Wyatt.Skye

Skye Wyatt

In December 2011 we told you about the case of Skye Wyatt, who was 16 when her softball coaches at Kilgore High School in East Texas outed her as a lesbian to her mother in 2009.

It seems the coaches, Rhonda Fletcher and Cassandra Newell, had discovered that Wyatt was dating an 18-year-old named Hillary Nutt. The coaches believed Wyatt had started a rumor that Nutt was Newell’s ex-girlfriend and that the coach herself was gay. So they proceeded to lock Wyatt in a locker room, where they allegedly threatened and interrogated her, before kicking her off the team and outing her to her mom.

Wyatt and her mother, Barbara, filed a federal lawsuit against Kilgore ISD and the coaches accusing them of violating Skye’s privacy. A federal district judge in Tyler ruled in favor of the Wyatts in November 2011, but last Friday, a three-judge panel of the 5th Circuit reversed that decision, according to Courthouse News.

“There is no clearly established law holding that a student in a public secondary school has a privacy right under the Fourteenth Amendment that precludes school officials from discussing with a parent the student’s private matters, including matters relating to sexual activity of the student,” Judge Grady Jolly wrote for the majority.

The Wyatts’ attorney, Wayne Krause of the Austin-based Texas Civil Rights Project, told us the district judge’s ruling marked the first time a court in the 5th Circuit  — which covers Louisiana, Mississippi and Texas — has identified a constitutional right to privacy for sexual orientation information.

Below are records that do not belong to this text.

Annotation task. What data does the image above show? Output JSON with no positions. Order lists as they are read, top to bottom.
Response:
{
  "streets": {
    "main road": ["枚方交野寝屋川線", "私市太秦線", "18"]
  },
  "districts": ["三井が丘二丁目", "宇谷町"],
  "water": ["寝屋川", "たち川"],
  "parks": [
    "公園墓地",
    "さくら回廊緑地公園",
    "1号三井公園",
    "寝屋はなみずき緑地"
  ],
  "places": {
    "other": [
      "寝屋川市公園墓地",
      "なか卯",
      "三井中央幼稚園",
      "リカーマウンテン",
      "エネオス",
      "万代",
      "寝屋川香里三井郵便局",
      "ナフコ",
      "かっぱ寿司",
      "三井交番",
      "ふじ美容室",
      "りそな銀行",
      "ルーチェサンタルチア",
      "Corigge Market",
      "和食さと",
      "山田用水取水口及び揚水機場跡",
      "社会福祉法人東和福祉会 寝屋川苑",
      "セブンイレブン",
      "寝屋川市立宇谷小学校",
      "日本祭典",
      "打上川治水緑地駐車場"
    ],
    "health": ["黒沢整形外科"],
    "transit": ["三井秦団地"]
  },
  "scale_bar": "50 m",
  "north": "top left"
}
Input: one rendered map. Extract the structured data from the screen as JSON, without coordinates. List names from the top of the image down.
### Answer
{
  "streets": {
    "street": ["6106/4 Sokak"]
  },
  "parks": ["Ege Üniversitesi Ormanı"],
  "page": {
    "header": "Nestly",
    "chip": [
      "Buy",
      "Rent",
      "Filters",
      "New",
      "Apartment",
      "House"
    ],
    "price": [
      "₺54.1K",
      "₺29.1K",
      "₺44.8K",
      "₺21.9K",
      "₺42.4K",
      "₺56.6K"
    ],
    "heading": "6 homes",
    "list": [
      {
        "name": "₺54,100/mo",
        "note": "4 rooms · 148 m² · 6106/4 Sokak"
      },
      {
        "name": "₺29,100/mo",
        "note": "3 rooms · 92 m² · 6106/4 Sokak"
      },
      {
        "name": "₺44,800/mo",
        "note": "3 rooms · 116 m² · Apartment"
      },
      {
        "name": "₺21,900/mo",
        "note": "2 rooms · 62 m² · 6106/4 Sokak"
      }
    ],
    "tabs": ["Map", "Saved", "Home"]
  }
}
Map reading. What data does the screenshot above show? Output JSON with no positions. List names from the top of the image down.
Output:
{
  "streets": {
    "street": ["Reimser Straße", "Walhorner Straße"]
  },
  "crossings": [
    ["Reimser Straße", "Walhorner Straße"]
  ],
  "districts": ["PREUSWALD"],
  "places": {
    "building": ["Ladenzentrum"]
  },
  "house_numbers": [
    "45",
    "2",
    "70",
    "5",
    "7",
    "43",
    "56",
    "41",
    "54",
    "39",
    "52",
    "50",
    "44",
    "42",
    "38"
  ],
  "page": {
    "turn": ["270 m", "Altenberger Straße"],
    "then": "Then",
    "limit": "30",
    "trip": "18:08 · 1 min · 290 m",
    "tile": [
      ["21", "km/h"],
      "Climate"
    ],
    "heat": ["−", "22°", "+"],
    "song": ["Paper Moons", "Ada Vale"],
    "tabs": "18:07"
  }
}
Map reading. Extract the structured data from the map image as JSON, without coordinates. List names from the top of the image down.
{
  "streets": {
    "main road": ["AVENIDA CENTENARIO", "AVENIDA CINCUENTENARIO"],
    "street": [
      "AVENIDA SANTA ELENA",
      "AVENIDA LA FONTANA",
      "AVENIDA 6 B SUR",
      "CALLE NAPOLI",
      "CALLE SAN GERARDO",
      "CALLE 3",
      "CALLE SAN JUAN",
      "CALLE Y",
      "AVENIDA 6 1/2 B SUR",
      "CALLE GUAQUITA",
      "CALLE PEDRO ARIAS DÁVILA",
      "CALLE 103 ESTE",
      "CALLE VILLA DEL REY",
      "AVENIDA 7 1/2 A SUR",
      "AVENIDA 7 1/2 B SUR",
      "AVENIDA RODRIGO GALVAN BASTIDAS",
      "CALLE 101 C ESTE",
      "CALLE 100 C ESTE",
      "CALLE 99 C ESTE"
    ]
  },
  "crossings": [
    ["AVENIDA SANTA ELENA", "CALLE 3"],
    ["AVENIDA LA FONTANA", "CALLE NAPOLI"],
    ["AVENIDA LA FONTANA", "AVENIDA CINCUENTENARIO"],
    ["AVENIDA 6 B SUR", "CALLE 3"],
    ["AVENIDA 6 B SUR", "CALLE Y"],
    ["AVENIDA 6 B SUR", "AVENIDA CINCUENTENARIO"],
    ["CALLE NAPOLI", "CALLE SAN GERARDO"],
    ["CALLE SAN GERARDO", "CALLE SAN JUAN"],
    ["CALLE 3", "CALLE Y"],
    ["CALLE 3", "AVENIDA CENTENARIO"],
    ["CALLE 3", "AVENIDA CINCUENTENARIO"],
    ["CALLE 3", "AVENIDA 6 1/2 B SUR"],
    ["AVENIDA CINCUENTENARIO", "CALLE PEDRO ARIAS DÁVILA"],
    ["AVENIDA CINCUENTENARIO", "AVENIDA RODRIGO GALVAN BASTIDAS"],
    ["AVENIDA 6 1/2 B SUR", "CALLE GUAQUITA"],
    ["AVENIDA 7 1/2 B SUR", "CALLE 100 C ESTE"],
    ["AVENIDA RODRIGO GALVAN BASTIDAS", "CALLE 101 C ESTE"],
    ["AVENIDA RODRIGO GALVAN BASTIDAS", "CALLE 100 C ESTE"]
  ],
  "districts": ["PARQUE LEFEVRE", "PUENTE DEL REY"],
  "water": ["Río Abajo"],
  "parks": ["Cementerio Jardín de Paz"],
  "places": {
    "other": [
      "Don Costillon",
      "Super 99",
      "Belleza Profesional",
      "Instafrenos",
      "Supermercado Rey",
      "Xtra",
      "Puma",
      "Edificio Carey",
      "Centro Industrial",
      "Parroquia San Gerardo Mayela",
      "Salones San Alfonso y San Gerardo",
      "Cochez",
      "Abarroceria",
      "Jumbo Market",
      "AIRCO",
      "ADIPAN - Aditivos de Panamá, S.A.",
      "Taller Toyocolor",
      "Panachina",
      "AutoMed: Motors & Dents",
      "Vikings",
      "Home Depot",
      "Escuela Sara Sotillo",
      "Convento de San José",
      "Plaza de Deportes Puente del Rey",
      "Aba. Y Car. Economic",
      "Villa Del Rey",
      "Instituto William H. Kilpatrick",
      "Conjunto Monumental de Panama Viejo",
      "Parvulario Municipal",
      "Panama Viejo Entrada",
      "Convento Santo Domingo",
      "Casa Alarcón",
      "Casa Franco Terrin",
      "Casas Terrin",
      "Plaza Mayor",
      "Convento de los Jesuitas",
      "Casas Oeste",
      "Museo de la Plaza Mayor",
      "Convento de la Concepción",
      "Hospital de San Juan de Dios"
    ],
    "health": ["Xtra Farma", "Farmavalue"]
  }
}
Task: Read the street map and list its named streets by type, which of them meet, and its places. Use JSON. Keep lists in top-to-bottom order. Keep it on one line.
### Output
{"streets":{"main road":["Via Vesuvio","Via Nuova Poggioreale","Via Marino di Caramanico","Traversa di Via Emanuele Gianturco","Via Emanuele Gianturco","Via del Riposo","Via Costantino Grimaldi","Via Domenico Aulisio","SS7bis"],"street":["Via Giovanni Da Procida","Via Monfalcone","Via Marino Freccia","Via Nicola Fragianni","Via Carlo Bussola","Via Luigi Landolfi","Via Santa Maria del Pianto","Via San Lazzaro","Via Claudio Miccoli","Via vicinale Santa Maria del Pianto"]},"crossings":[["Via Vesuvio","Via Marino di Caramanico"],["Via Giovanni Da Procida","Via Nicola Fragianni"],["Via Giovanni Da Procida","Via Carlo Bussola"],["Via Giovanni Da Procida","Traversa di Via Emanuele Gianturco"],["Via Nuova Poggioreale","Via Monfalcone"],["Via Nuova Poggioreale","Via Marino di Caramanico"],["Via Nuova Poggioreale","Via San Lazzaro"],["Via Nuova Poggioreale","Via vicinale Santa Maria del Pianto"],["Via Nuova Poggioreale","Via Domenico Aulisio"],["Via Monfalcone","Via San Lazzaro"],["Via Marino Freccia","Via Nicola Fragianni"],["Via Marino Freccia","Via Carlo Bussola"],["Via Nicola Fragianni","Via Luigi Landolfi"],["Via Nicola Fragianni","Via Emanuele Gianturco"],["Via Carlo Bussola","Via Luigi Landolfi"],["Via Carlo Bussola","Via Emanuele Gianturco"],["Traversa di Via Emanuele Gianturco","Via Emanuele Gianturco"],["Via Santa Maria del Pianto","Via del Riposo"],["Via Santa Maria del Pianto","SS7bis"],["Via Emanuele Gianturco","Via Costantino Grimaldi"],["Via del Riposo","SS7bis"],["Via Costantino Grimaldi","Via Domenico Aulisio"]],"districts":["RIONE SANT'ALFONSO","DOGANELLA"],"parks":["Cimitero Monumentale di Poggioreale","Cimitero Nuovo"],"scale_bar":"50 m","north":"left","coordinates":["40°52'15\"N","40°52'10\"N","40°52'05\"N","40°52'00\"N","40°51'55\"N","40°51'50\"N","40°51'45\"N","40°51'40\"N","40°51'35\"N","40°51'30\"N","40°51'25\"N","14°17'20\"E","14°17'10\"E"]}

“It’s one thing to say that conduct by LGBT people can’t be criminalized under the Constitution,” Krause said in 2011, referring to the U.S. Supreme Court’s ruling in Lawrence v. Texas, which overturned the state’s sodomy ban. “It’s another to say there’s an explicit constitutional right to have information about sexual orientation be kept confidential.”

It’s unclear whether Krause intends to appeal the 5th Circuit’s decision to the U.S. Supreme Court. But for now, the 5th Circuit’s decision appears to give schools a license to out students as gay to their parents — which, frankly, seems like a horrible idea. As the Wyatts’ original complaint stated: “Discrimination, bullying and the infliction of emotional trauma against students who are gay or believed to be gay is a nationally recognized problem. Defendants’ actions and policies exacerbate this problem and set a very harmful example to students, teachers, and parents in Kilgore ISD.”